Yukio Mishima (1925-1970), écrivain japonais, est le plus souvent évoqué comme un personnage quasi caricatural d'un Japon d'après-guerre, cumulant bon nombre des idiosyncrasies que le monde des lettres (souvent répondant plus aux nécessités d'un bibliothécaire ivre de catalogage qu'à celles d'historien d'art et de littérature) et les media peu enclins à la recherche approfondie aiment à faire coller à un personnage plus qu'à un artiste. Non, Mishima n'était pas un fanatique réactionnaire fascisant, pas un taré obnubilé par un retour aux fastes de l'empire, pas un militariste dénué de sens socio-économique. Chacune de ses biographies mettent en exergue son suicide, selon la tradition du seppuku, et d'autres, moins nombreuses rappellent la scénarisation évènementielle que Mishima mit savamment en scène pour les dernières heures de sa vie. Mishima était un homme de principes, oui, de préceptes surtout. Le Japon s'américanisait il est vrai, mais c'est l'acculturation et le consumérisme effréné de son peuple qu'il redoutait le plus. Mishima n'était pas foncièrement anti-américain. Il était même un grand amateur de cultures étrangères, amoureux de la Grèce antique, préférant que ses traducteurs se basent sur la version anglaise de ses textes. Et oui, il défendait bec et ongles le respect des valeurs ancestrales de son pays, ses coutumes, ses arts, sa philosophie, ses arts martiaux, son Histoire source de fierté.

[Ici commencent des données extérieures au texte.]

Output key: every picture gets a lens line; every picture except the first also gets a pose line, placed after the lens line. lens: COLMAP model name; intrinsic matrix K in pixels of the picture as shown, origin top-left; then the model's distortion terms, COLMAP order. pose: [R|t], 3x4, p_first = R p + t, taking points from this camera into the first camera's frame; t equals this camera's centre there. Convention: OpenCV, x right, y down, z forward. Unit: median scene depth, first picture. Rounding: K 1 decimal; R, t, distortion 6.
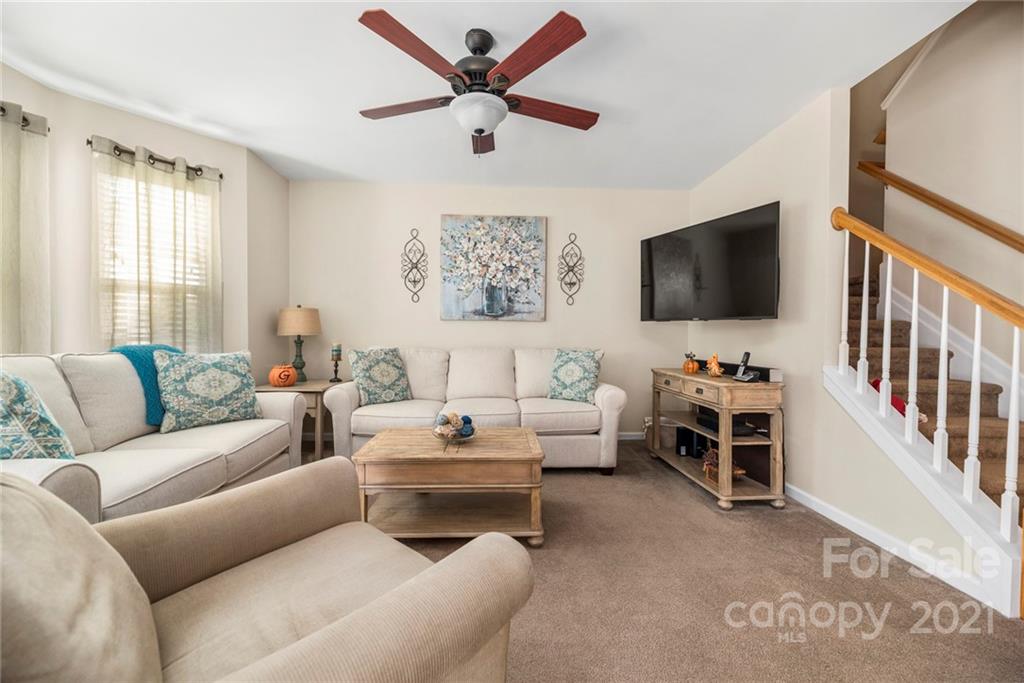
lens RADIAL K [[412.7, 0, 514.2], [0, 412.7, 338.6], [0, 0, 1]] dist [0.003052, 0.000255]
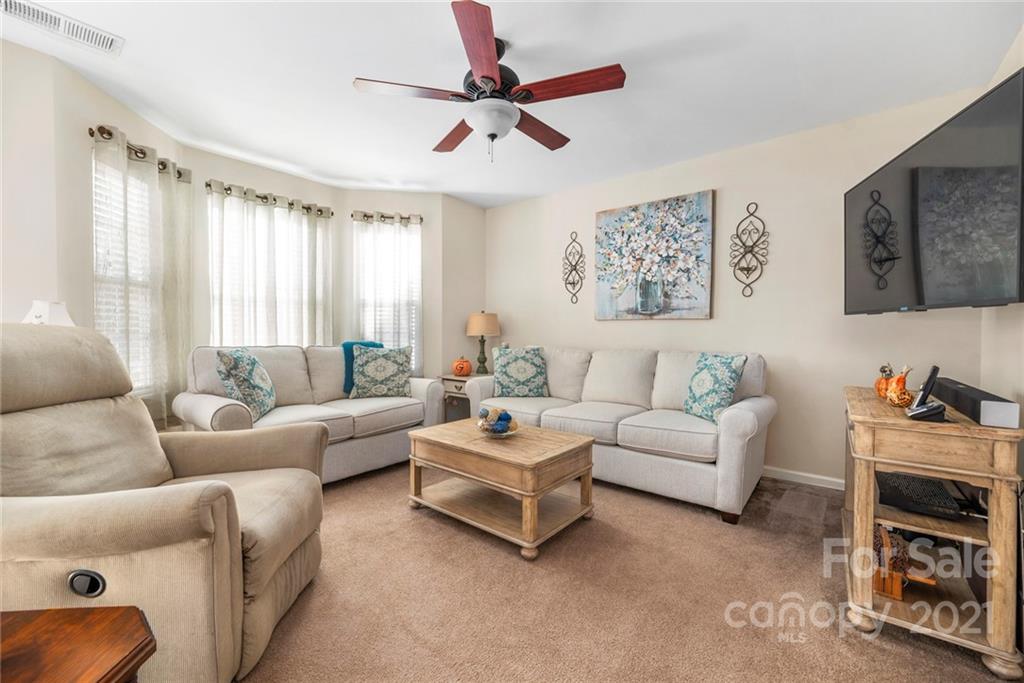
lens RADIAL K [[412.7, 0, 516.2], [0, 412.7, 341.0], [0, 0, 1]] dist [0.003052, 0.000255]
pose [[0.748012, 0.009878, -0.663611, 0.391937], [-0.008724, 0.999949, 0.005050, 0.001210], [0.663627, 0.002012, 0.748061, 0.165817]]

Voilà pour l'homme. En tant qu'écrivain, Mishima fut un auteur à part, moderne, ouvert d'esprit et à d'autres inspirations que les seules nipponnes, en une époque où écrire comme Kawabata (qui eut le Nobel) était créer avec l'élégance japonaise par excellence. Mishima, moins figuratif que le vieux maître qu'il respectait énormément (correspondance existante entre les deux chez Gallimard), innova par les caractéristiques psychologiques de ses personnages, abordant des sujets tels que la sexualité par le biais de la normalité tue, des affres de tout être que la découverte des sens rend à la solitude de son propre apprentissage. Sur un tout autre plan, Mishima devint le chantre d'une philosophie toute japonaise, basée sur le Hagakuré (lire le sublime Le Japon moderne et l'éthique samouraï), et sur la conjugaison nécessaire à l'excellence humaine entre l'action et l'intellect, l'harmonie de la plume et du sabre (lire Le soleil et l'acier).

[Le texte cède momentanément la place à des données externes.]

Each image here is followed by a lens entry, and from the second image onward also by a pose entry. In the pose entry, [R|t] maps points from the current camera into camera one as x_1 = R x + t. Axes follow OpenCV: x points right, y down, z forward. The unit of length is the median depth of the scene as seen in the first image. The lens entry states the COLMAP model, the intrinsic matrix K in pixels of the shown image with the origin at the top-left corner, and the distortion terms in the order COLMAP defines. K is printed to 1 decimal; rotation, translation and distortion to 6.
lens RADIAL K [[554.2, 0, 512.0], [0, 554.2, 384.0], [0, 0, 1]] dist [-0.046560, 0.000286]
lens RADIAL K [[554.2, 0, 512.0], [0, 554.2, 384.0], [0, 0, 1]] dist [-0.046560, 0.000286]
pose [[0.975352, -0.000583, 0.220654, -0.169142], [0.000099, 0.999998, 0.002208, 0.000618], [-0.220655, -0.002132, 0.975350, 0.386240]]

Enfin, concernant l'homme et l'intéraction stupéfiante existant entre son œuvre et sa vie, comme rarement dans l'existence d'autres écrivains, rappelons son dandysme et sa préoccupation constante de la beauté et du respect dû à la celle-ci et à la vie qui le menèrent même à endurer des heures et des heures de musculation pour parfaire une complexion débile des jeunes années. Rappelons aussi son engagement dans les arts martiaux (le kendo notamment).
Pour finir, outre les deux essais cités, voici quelques uns de ses romans, chefs d'œuvre dans une œuvre prolixe et diverse :
Confession d'un masque
Le Pavillon d'Or
La Mer de la Fertilité (tétralogie)
Pour info, le film de Paul Schrader, Mishima, (1985) est fort intéressant, esthétiquement très abouti, suffisamment dérangeant pour évoquer ce que l'homme avait de tourmenté, et structurellement très judicieux car se déroulant sur une alternance de séquences entre la vie de l'artiste et son œuvre.